The ship has been on fire since a large explosion in the engine room Thursday afternoon. The vessel’s first fire warning was received at the Indian Coast Guard Maritime Rescue Coordination Center (MRCC) in Mumbai.

Also read: China has knelt down: so often sought to meet with Indian Defense Minister in 80 days

MT New Diamond is said to have transported 2.7 lakh MT of crude oil from Kuwait, which was due to arrive at Paradip port in Odisha. According to Marinetraffic.com, MT New Diamond is a 20-year-old oil tanker who is 333 meters long and 60 meters wide.

FPV envoy Amay and Abhik
After the fire, the ICG (FPV) fast patrol vessel Amay and Abheek were dispatched here, who arrived here on Saturday evening. So that he can take immediate action to prevent pollution in the event of an oil spill. FPV Abheek Aquis arrived with 40 drums of Foam Drum Concentrate (AFFF), 50 units of Dry Chemical Power (DCP) and 20 barrels. The fire was stopped in the harbor bridge deck and in the tank area after use by performing rapid and continuous fireworks.

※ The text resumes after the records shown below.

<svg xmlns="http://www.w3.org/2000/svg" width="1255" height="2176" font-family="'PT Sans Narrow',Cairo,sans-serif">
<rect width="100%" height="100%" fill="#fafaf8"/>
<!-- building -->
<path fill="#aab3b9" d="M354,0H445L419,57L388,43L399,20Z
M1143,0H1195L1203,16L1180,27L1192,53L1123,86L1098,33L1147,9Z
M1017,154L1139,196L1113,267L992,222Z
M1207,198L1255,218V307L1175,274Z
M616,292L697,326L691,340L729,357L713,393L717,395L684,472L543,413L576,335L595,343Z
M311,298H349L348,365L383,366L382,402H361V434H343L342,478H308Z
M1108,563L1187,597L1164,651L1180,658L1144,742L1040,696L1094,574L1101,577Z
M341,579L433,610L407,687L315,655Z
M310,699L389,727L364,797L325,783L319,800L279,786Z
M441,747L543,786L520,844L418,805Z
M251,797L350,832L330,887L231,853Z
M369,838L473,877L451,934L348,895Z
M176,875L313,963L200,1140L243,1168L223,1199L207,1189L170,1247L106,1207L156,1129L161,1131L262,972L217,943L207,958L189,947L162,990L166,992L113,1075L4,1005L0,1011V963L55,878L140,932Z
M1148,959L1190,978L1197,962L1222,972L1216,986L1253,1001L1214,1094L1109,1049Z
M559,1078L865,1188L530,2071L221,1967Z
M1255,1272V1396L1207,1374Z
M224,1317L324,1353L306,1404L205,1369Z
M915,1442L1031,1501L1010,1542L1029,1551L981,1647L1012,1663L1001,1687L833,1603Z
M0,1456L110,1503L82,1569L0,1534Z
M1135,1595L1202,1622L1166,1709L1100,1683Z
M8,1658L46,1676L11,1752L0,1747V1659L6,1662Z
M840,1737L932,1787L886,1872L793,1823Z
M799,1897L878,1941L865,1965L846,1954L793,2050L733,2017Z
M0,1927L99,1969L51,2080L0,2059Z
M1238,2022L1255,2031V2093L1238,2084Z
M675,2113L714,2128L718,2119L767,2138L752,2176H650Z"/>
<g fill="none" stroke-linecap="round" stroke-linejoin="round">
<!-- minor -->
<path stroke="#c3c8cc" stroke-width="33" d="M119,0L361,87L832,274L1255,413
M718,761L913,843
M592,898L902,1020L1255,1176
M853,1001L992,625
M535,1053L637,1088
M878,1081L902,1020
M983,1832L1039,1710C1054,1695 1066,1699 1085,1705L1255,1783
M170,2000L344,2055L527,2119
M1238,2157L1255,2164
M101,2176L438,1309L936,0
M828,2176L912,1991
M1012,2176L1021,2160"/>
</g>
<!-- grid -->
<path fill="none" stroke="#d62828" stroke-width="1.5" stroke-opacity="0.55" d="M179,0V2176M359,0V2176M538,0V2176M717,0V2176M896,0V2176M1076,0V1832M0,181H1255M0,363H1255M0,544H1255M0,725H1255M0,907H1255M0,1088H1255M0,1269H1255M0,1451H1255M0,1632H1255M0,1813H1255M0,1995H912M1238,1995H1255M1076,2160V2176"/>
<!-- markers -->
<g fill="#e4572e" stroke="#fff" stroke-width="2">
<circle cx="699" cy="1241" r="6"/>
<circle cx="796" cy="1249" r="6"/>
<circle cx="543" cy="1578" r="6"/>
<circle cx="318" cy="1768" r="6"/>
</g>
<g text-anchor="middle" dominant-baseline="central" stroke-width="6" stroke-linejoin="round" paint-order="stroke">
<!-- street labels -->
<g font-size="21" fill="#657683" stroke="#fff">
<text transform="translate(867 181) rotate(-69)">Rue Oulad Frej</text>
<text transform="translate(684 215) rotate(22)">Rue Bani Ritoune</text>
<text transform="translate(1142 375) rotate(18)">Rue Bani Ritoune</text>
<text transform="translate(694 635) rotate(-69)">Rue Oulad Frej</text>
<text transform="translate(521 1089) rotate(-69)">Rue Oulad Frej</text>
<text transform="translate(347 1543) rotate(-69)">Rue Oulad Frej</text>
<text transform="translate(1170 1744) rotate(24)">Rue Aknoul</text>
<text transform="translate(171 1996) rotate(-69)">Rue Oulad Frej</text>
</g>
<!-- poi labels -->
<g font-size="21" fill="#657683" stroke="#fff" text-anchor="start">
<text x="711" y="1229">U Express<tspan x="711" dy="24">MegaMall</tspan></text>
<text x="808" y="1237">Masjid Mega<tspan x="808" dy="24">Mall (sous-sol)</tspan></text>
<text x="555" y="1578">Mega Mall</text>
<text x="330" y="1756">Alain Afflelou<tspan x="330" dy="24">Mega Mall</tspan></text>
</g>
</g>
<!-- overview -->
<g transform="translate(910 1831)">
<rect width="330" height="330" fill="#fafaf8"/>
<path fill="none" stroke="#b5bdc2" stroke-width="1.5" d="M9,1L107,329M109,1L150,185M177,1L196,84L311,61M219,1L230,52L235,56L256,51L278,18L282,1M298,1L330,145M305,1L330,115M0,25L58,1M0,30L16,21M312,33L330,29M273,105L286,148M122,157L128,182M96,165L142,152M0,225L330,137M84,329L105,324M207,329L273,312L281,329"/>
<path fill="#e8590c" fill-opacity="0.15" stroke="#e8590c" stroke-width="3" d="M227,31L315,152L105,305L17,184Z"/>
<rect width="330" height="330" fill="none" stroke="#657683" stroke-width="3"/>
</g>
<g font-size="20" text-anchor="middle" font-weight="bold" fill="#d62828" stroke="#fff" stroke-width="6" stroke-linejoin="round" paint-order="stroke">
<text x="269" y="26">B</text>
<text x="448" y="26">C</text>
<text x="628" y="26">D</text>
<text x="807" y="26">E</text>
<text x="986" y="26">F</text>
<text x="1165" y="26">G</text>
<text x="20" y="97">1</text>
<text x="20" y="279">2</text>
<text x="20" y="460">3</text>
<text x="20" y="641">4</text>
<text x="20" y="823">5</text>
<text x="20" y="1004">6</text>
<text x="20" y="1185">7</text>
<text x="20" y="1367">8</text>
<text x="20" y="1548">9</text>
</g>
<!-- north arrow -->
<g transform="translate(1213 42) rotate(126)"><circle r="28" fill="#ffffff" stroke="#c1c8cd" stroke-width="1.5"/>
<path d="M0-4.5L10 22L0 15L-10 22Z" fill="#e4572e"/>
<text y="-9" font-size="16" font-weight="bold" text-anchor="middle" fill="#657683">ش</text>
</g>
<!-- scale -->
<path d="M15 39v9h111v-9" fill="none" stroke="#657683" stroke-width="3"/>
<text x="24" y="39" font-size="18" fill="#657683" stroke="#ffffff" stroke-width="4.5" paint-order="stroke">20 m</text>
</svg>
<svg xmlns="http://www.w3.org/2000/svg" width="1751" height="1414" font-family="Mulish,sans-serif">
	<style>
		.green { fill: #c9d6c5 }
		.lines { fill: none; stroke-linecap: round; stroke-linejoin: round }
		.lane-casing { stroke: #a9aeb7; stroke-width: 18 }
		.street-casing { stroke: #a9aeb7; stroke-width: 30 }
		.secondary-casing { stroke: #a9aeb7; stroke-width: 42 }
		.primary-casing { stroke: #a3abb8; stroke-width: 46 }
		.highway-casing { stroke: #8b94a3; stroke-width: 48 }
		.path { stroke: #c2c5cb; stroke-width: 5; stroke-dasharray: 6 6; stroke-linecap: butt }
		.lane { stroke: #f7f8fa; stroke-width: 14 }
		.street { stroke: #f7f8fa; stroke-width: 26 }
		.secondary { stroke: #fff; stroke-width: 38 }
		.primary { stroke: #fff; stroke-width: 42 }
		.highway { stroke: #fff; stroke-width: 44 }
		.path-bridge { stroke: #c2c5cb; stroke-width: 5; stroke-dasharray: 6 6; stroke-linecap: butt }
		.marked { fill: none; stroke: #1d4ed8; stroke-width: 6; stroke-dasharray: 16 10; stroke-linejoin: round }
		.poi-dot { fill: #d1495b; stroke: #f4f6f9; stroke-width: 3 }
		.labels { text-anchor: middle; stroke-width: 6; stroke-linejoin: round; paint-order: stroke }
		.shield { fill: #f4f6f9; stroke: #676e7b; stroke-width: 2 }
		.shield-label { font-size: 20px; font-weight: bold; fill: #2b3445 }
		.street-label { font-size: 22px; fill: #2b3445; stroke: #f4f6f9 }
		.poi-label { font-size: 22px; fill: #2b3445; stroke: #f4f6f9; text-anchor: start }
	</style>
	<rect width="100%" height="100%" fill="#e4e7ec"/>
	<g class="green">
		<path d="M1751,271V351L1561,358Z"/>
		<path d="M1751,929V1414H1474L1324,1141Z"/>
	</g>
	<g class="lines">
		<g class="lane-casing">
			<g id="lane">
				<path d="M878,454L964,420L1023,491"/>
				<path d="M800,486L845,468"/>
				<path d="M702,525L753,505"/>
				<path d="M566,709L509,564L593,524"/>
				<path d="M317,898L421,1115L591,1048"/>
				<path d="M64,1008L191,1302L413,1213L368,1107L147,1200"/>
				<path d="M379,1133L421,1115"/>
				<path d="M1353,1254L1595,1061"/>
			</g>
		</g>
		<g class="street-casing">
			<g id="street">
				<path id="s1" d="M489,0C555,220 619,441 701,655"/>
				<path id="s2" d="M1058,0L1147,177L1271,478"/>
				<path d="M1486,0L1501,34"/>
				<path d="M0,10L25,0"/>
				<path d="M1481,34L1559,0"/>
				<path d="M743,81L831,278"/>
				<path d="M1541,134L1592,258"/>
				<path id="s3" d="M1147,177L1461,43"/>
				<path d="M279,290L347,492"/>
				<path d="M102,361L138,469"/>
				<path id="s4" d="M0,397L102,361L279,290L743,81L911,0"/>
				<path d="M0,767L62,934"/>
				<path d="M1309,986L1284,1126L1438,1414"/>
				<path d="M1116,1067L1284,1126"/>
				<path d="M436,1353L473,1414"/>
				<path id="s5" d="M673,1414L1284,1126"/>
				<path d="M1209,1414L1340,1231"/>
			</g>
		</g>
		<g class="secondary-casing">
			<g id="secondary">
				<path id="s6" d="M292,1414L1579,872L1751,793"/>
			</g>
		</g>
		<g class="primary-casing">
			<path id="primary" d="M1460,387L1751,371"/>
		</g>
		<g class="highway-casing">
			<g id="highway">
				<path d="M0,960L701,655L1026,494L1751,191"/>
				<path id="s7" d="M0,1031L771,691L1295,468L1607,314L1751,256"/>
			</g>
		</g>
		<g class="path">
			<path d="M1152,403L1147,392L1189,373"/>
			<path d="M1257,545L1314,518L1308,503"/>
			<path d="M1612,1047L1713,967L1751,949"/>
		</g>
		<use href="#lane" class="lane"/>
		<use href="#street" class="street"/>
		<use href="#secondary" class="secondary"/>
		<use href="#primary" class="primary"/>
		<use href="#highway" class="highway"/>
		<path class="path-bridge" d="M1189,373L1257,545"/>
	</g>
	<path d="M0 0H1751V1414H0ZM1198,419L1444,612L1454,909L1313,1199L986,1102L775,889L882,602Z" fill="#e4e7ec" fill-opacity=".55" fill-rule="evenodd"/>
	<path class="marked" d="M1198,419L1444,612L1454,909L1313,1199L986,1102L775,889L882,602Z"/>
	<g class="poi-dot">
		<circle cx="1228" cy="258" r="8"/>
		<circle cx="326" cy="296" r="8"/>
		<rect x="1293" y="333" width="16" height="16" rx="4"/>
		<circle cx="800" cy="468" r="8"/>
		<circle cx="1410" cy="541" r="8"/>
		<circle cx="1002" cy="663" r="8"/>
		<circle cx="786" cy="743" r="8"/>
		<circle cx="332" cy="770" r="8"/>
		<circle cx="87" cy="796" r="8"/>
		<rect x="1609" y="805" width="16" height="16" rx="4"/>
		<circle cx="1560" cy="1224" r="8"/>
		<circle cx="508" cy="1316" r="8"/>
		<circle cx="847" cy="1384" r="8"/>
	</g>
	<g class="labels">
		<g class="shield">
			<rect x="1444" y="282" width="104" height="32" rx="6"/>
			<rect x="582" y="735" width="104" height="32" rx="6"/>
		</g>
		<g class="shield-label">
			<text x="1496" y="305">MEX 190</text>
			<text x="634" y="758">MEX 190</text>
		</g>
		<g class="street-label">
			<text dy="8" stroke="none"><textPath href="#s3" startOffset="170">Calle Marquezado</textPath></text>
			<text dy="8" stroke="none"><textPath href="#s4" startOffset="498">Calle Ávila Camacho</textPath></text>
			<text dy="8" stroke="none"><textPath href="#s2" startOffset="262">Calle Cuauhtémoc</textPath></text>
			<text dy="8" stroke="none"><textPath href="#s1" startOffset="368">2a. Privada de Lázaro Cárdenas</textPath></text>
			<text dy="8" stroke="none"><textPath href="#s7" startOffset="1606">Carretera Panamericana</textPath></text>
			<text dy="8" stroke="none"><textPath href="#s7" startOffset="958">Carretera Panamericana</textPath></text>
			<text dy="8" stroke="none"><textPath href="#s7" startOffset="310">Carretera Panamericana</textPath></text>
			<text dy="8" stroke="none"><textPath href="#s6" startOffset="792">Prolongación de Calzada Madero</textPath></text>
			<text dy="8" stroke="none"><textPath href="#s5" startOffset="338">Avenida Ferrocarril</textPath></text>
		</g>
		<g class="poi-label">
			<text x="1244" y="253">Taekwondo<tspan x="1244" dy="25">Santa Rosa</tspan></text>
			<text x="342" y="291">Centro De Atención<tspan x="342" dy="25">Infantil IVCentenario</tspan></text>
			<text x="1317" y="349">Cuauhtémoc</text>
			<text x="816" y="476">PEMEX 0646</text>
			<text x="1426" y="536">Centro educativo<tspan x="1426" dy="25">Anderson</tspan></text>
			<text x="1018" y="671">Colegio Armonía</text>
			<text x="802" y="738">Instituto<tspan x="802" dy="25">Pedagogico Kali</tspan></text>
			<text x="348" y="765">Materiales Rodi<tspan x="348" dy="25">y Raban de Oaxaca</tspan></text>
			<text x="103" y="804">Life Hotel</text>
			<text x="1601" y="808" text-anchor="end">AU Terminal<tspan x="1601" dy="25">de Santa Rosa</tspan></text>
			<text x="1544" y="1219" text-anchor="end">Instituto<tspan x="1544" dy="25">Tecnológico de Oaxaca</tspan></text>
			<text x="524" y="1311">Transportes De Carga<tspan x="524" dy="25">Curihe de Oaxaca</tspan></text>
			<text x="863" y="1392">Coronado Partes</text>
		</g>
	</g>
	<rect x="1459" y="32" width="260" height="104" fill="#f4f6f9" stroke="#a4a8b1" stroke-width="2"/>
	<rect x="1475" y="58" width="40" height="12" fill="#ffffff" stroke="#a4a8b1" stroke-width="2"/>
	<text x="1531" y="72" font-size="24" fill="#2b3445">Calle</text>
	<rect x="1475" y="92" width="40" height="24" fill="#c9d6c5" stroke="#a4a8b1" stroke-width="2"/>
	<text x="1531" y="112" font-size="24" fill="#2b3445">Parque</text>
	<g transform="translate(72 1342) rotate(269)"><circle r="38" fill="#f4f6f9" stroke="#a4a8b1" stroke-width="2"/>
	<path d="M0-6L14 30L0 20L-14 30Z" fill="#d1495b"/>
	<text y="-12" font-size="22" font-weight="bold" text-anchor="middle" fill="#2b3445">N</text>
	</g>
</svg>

The Indian Coast Guard has deployed six ships and two planes here to fight the fires, which will be able to take immediate action in the event of an oil spill, as it would cause serious pollution in the event of an oil spill. ICG ships Sujay, Shaurya and Sarang have been here since Thursday and are continuously engaged in firefighting operations with Sri Lankan ships using the specialized external firefighting system. This operation is carried out on the advice of the master of MT New Diamond.

On Friday, a crew of ICG members, along with the captain of New Diamond, hooked it up to the tug APL Winger and towed it. Thanks to joint efforts, it was hijacked about 35 nautical miles from the coast of Sri Lanka.

Two CG Dornier planes carrying oil spill dispersants (OSD) and pollution control spray pods reached Hambantota late Friday evening. At the same time, Coast Guard helicopters are constantly carrying out aerial inspections. The spraying of water through the Bambi buckets continues by Sri Lanka Airforce MI-17.

Emergency tugs were dispatched from Mumbai and Chennai to bolster the firefighting efforts. However, there has been no oil spill to date. At the same time, constant contact and coordination is maintained with the Sri Lankan Navy / Coast Guard and other officers to provide a swift and effective response to any situation.